The pandemic has had a number of effects on medical practice, and not all bad. It gave a huge boost to telehealth, accelerating its incorporation into regular outpatient care. Telehealth can be more efficient, provides improved access to care for those with physical or practical limitations (like childcare), and has reduced disparities in access to care based on socioeconomic status and rural location.
Another potential benefit is increased attention given to remote or virtual learning. As with telehealth, this can be problematic when it’s the only option and adoption is forced by circumstances rather than voluntary. But when incorporated in a thoughtful way it can have the benefit of removing barriers to access to high quality training and learning as well as standardize the quality of such education. There is another way to standardize and optimize education – use artificial intelligence (AI) rather than (or to supplement) human instructors.
It is fairly well established that there are differences in practice styles and details that lead to sizable differences in outcomes. These differences can be in subspecialty training or even regional. It is also well established that standardizing practice, staying close to updated best practices, leads to better outcomes. There are ways to accomplish standardized practice within the existing medical education paradigm, through continuing medical education, the publication of standard of care guidelines, and requiring recertification. However, these methods have not achieved the level of standardization that we want. Further, at the highest level of training, such as complex surgical skills, training is still mostly done through individual mentorship. This leads to persistent individual, institutional, and regional differences.
This is where AI can come in – providing a completely standardized yet individualized training experience regardless of other educational variables. The technology now exists for high-fidelity virtual reality simulations of patient care, including procedures, even brain surgery. The latter is the subject of a recent study comparing training outcomes using an AI tutoring system.
The study was performed at The Neurosurgical Simulation and Artificial Intelligence Learning Centre at The Neuro (Montreal Neurological Institute-Hospital) using 70 medical students as subjects. They all learned neurosurgical techniques using the Virtual Operative Assistant (VOA), which is a high-fidelity VR platform that allows for simulation of bimanual surgery. There were three study conditions. In the first students used the VOA and were provided feedback by a deep learning program called the Intelligent Continuous Expertise Monitoring System (ICEMS). In the second group the students were monitored in real time by live neurosurgeons who provided feedback to their technique. And in the third control group the students received no feedback. They found:
The researchers found that students who received VOA instruction and feedback learned surgical skills 2.6 times faster and achieved 36 per cent better performance compared to those who received instruction and feedback from remote instructors. And while researchers expected students instructed by VOA to experience greater stress and negative emotion, they found no significant difference between the two groups.
That is fairly significant. The VOA-ICEMS system also has the advantage of allowing repetition of training almost without limit (based on availability only). It does not require access to animals or actual patients. It also does not require the availability of a neurosurgical expert for training. Students therefore have access to more training and more standardized and thorough feedback.

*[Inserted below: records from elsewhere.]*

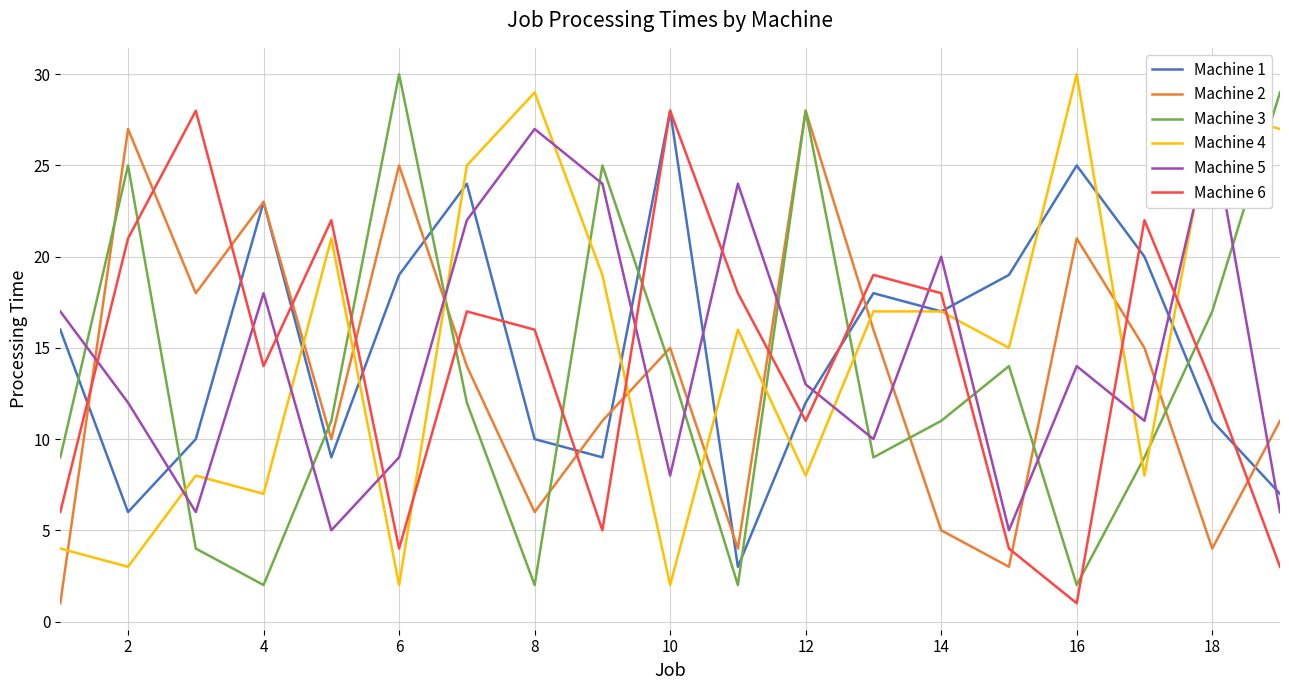

After their last crossing, which series has the higher values: Machine 5 or Machine 2?

Machine 2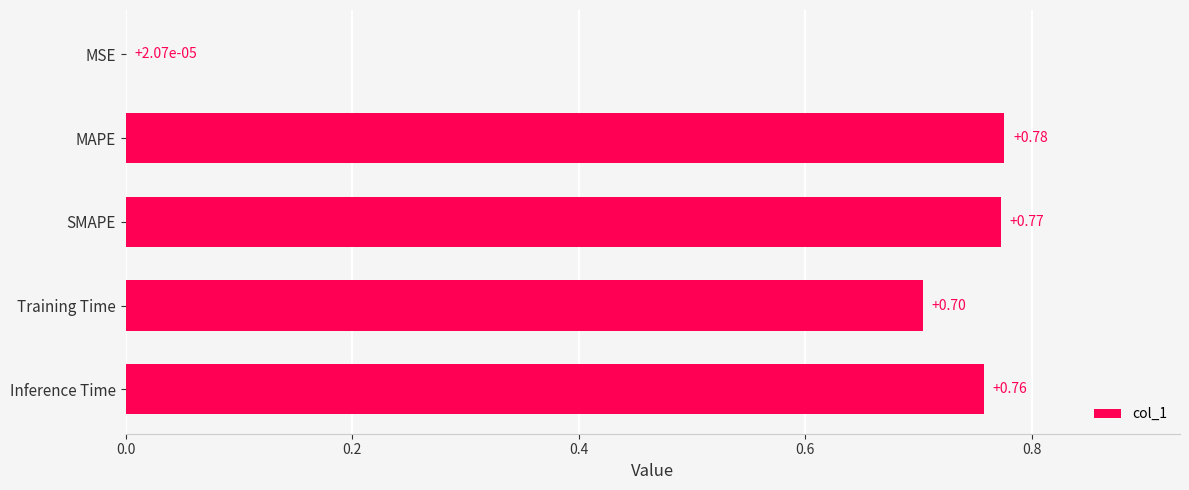

What is the sum of all values?

3.0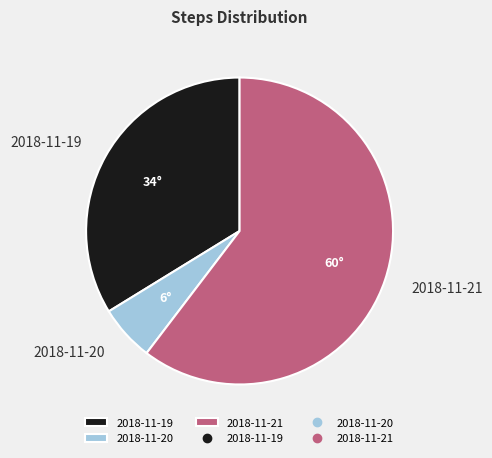

Is there a majority slice in this chart?

Yes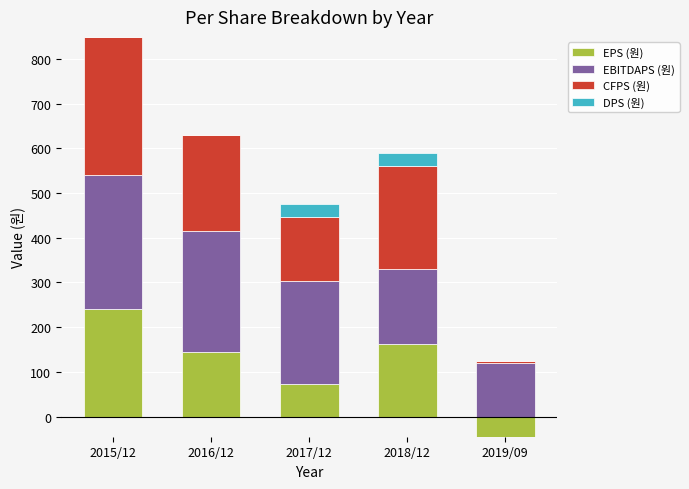

The CFPS (원) series shows 308 at 2015/12. True or false?

True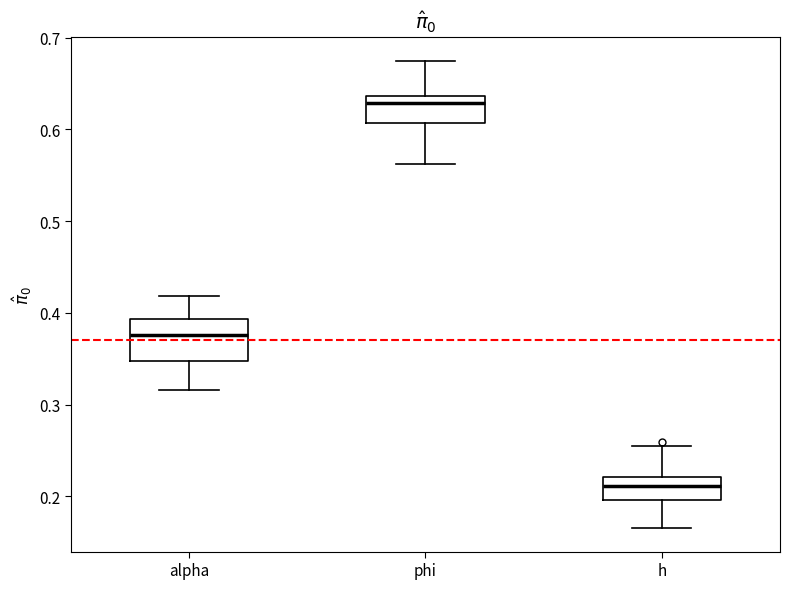

Where is the upper edge of the box for h on the y-axis? The values are not printed on the chart, so give them approximately, as read against the axis.

0.22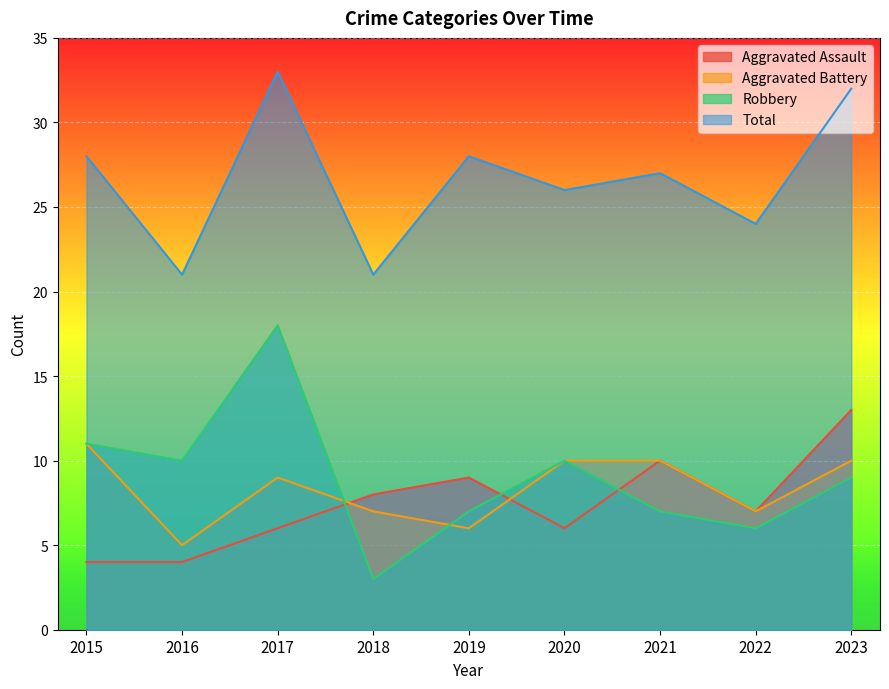

What is the maximum value shown in the chart?

33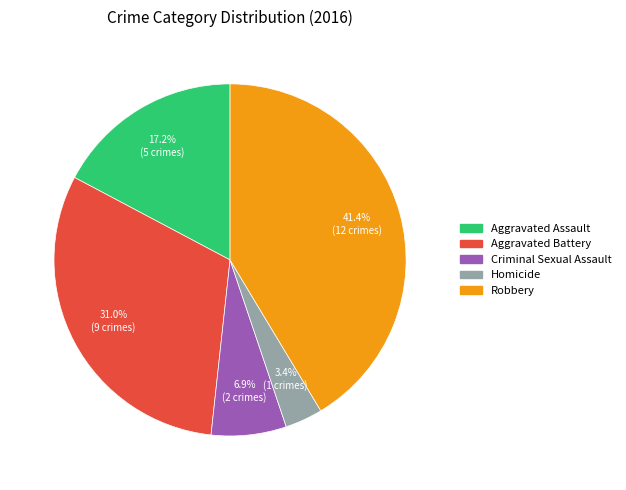

Which has a higher value, Homicide or Aggravated Assault?

Aggravated Assault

The authors are not recommending that such systems replace human instructors. They write:
The authors are not advocating for the replacement of the present educational paradigms by automated systems. We recognize that human interaction is vital to learning. Rather, we believe that the integration and the wider availability of intelligent tutoring systems may complement present curricula while minimizing the impact of events such as a pandemic on trainees’ skills development. Surgical education programs will have to adapt in order to smoothly integrate automated and in-person education pedagogy. Intelligent tutoring systems can utilize a variety of simulation platforms to provide almost unlimited opportunities for repetitive practice without constraints imposed by the availability of supervision. In these risk-free environments, numerous adaptable and clinically relevant simulations can be tailored to the needs of learners, consistent with best practices for simulation-based education.
Obviously the application of this technology can go beyond neurosurgical, or even surgical, medical training (and beyond medical training). An AI-controlled virtual learning experience can be a personalized iterative process, optimized for learning and skill development. My first personal experience with something like this was in high school, when I learned chemical notation and equations using a simple program designed like a game. The program provided immediate feedback and I was able to go at my own pace while the tasks increased in difficulty as my performance improved. This is 40-year-old technology.
There are many such systems already incorporated into medical training. At my own institution we have a “virtual patient” neurological simulator where the residents can learn neurological localization and diagnosis. But these systems have not been developed and incorporated to the degree that they should, in my opinion. With the availability of virtual reality and deep learning AI systems, all of medical education can be augmented significantly by such systems. I would argue further that we really have no choice but to leverage this technology. Already medical students have more to learn than four years of medical school can provide, and competition for classroom time is getting fierce. The amount of knowledge to impart is increasing rapidly, challenging the standard curriculum to keep up.
The potential efficiency gains of incorporating automated virtual learning can therefore not be ignored. Further, this technology can provide a new tool to help close the gap between practice in the real world and optimal standard of care. Such systems could be used for continuing medical education, even becoming necessary to maintain certification and licensure.
What is needed now is a massive investment in the development of these virtual systems. That investment would be well worth it, and would likely pay for itself many times over in improvements in practice and outcomes.